Page 35 of Blade

I smile as I turn my head a little to look up at him, and we lock our eyes.

“You love it really,” I say and he shakes his head then presses his lips against mine before mumbling, “Maybe a little,” then he kisses me harder.

I smile into the kiss as I turn in his arms, wrapping mine around his neck to hold him to me.

I know it is selfish to not walk away, but I just need a little more of him to keep me sane, just until I can either leave town after killing Brock once I’ve got the strength to do it or end it all.

Blade is the light in my darkness, and he doesn’t even realize it, and it’s something I have to hold onto.

Chapter 13

Blade

I smile as I watch Luna serve a little kid who looks at her like she’s an angel while the mother looks really pale, seeing how large the milkshakes are here, and knows instantly that her child is going to be bouncing off the walls.

Fuck, the whipped cream alone on top will give the kid a sugar rush, let alone the rest of the thing.

Luna sends a wince to the mother, and I chuckle a little. I swear the more time I spend with this woman, the more intriguing she becomes.

She doesn’t have a life outside of school and work, and now me, and yet she is probably the sweetest girl I’ve ever fucking met. She works hard and never asks for more than I’m willing to give.

This was supposed to be fun, an itch to scratch, something to get her out of my system, but months later, it isn’t enough. It’s never enough. I want more. I want to know the girl underneath the uniform. I want to know the girl beneath her education. I want to know her, and I fucking hate that I do.

She’s slowly becoming my main priority, and I even find myself texting her throughout the day like she’s my girl since the other day, yet I know nothing about her.

Fuck, I don’t even know what she’s going to college for.

“Hey, princess,” I say as she rounds the counter and picks up the coffee pot.

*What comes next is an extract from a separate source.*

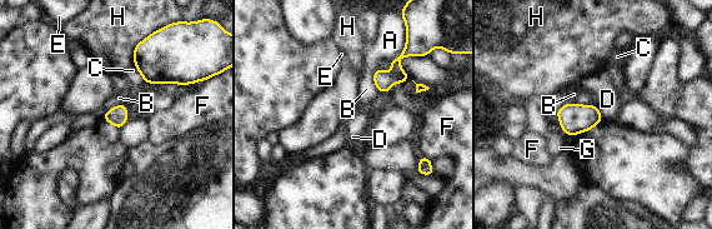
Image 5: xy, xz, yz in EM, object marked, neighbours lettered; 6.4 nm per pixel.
Pass. The longest contact is with H, 220 nm; A, B, C, D, E, F, G and H are other cells; a border runs along (596, 104), (603, 119) in image 5; no lettered segment goes on from it.

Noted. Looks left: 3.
Done: no edits; the rest is unchecked.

She walks over to me and refills my drink making me smile, and she says, “Sorry, Blade, if you give me ten minutes, I’ll be with you, we’re swamped, and they haven’t replaced Hannah yet after she screwed the manager.”

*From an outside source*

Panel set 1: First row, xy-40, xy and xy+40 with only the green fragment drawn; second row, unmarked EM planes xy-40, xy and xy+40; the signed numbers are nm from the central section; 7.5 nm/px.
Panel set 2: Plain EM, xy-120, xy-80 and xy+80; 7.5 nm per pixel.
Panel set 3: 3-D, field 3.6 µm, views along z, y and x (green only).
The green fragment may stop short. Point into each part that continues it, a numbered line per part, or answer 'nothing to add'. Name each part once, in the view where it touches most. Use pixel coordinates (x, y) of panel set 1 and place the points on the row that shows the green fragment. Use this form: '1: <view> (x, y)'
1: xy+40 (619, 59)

Why doesn’t that surprise me with the Furies owning this place?

I chuckle, then say, “I was just wondering what you are going to college for?”

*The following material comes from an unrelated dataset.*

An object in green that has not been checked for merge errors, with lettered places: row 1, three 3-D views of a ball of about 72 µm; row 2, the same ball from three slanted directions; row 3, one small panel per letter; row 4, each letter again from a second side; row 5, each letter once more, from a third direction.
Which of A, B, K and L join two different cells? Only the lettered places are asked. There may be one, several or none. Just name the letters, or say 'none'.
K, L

She pauses a second after lifting the coffee pot, and her eyes race between mine. I expect her to decline, to tell me this is just fun, so no personal information about each other, giving me the out I should take but really fucking don’t want, but instead, she says, “How about a question for a question?” making me fucking proud.

She never asks anything of me, and I’m man enough to admit that my chest puffs out a little that she finally has. I had to coerce her into letting me fix her car out through sex, for fuck’s sake.

The cambelt was loose as fuck, the oil hadn’t been changed, and two of her tires were barely legal.

I smile, nod, and demand, “What’s your question?”

She chews her bottom lip before she asks, “What’s your legal name?”

Okay, I wasn’t expecting that. I half expected her to ask how many other women I’m fucking, which is none, but she doesn’t know that.

Yet again, she’s just a fucking mystery.

I tilt my head at her and reply, “Leo,” and she smiles a little then whispers, “A trauma therapist, to help people who have been abused or raped,” and my lips part in shock because, again, I didn’t expect that and then she adds, “I’m going for my bachelor’s after next year before my PhD,” before walking away, leaving me shell shocked.

This woman is becoming more and more of a mystery as time passes.

“Fuck me, mama was definitely wrong. She’s smart as fuck and not a patch chaser,” I mutter to myself as I shake my head and take a sip of my drink which I moan at.

Fuck she makes good coffee.

Mama decided to fucking corner me before Luna brought her car in the other day. She’d heard that I had a woman coming into the garage, which is why I’m here instead, and she claimed that Luna could be using me, that she wouldn’t make a good old lady or first lady despite not knowing fuck all about her or her life.